*What to do:*
With the material below, print exactly the lines between the line holding "В ДТП с тремя авто на КАД у Низино" and the line holding "кондиционера, которые могут разорить", inclusive. Add nothing else.

----

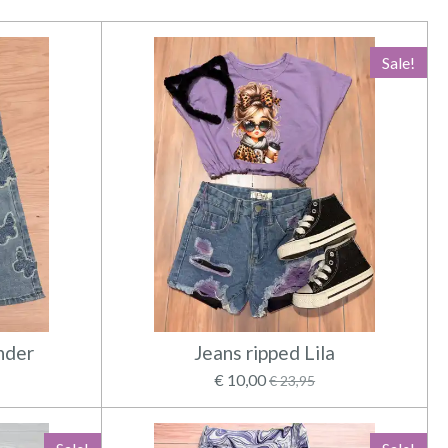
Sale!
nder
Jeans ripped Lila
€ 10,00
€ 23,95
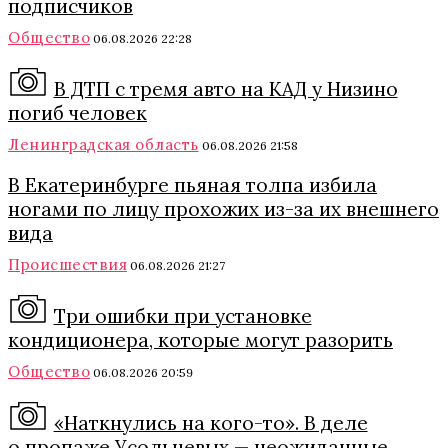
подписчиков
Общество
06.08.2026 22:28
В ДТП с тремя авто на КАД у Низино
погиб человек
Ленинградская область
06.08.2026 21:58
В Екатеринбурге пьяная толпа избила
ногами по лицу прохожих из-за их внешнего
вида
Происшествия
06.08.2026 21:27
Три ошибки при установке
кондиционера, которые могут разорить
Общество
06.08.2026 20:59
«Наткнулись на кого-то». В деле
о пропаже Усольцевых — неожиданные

----

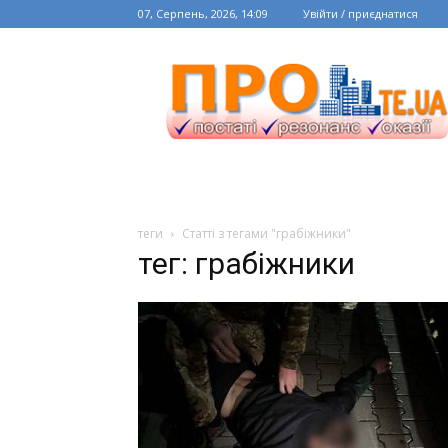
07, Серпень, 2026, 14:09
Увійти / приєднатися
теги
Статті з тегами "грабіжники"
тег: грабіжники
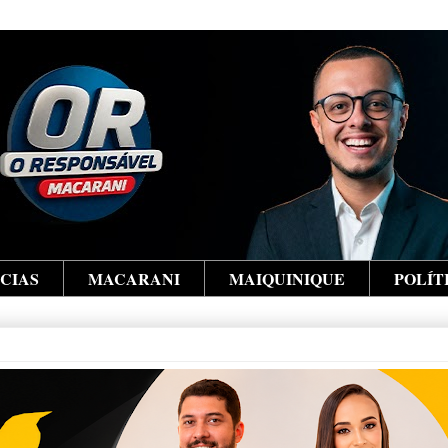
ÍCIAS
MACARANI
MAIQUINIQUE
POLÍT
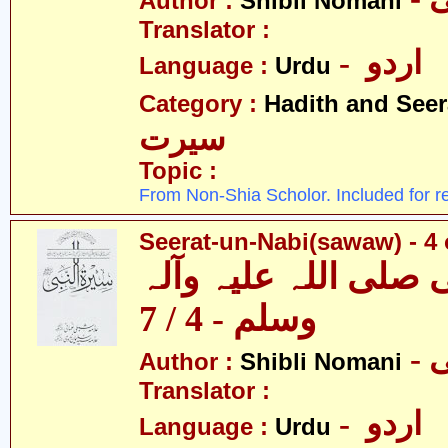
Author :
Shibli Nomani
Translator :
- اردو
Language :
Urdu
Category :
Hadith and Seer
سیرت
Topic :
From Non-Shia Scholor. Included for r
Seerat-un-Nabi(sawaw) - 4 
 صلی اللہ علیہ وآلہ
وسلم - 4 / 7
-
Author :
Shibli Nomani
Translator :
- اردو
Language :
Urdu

----

*Answer box:*
В ДТП с тремя авто на КАД у Низино
погиб человек
Ленинградская область
06.08.2026 21:58
В Екатеринбурге пьяная толпа избила
ногами по лицу прохожих из-за их внешнего
вида
Происшествия
06.08.2026 21:27
Три ошибки при установке
кондиционера, которые могут разорить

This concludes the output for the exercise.